◆ **EXERCISE OBJECTIVE**
Using the data below, show every line where the word "aprobate" occurs.
─── MATERIAL PROVIDED
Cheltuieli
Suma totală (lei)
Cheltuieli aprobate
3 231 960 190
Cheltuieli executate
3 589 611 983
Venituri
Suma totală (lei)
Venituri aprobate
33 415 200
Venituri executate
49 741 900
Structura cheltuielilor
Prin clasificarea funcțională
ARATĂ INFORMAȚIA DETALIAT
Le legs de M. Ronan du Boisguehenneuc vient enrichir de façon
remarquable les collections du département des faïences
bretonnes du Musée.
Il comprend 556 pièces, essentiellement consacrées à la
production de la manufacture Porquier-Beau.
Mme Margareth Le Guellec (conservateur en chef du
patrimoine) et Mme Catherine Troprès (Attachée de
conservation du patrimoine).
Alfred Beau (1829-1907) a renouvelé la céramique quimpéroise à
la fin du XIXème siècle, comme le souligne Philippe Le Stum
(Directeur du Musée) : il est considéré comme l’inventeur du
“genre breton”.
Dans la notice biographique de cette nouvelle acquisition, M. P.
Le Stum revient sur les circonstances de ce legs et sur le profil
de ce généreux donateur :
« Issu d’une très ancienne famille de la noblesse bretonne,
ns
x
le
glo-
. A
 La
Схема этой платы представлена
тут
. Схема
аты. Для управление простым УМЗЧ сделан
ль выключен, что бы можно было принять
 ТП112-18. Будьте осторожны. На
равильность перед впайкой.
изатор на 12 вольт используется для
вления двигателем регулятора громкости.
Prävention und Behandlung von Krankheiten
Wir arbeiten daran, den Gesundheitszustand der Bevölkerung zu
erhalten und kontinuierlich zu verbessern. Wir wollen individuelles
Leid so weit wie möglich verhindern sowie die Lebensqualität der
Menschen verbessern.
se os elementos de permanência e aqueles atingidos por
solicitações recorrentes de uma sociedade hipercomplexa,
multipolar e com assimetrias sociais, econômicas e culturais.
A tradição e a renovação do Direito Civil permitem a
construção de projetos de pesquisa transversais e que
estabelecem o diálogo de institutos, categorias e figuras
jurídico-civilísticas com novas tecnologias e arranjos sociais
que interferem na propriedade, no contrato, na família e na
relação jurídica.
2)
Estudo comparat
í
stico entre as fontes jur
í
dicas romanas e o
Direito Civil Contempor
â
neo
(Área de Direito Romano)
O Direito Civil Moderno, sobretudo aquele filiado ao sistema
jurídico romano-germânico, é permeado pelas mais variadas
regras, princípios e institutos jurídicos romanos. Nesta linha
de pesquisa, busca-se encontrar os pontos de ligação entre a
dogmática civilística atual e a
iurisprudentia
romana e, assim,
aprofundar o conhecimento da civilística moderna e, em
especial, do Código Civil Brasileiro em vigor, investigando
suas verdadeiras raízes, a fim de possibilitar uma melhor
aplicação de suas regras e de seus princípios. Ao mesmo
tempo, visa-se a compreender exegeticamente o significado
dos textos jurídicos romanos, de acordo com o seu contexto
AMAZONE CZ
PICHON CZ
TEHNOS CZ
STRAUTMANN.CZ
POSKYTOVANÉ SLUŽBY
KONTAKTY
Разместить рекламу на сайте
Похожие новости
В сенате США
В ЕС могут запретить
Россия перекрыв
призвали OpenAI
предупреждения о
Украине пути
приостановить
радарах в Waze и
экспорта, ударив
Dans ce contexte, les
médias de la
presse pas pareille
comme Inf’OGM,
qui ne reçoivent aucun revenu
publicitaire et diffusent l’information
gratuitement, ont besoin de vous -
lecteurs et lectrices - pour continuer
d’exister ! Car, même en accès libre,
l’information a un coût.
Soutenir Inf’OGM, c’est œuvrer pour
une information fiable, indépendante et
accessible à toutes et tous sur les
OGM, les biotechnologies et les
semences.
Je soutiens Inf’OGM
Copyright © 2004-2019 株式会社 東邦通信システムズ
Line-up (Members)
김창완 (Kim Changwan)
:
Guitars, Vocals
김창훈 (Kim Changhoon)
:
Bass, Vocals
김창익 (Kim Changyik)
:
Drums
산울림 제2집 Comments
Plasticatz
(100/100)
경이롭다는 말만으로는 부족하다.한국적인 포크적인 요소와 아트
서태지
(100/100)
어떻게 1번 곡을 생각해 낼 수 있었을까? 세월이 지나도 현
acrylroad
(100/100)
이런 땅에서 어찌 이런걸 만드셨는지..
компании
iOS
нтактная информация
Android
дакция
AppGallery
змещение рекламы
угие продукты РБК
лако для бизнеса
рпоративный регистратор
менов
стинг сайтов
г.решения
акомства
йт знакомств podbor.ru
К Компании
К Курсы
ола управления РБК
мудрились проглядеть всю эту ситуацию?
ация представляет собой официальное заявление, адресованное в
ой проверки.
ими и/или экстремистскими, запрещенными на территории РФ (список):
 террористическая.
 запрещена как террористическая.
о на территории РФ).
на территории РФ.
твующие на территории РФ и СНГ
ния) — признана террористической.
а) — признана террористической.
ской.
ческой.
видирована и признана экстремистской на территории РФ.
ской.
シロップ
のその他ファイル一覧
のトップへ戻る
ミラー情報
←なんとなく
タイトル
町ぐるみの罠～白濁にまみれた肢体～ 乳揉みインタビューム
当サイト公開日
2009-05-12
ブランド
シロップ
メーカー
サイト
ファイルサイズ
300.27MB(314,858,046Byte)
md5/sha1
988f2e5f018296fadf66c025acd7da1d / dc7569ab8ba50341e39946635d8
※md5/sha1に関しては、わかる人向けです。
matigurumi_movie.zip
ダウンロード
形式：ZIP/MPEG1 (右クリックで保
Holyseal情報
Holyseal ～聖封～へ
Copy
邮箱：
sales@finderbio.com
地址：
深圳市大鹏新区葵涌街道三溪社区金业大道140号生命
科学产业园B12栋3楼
──────
◆ **ANSWER**
Cheltuieli aprobate
Venituri aprobate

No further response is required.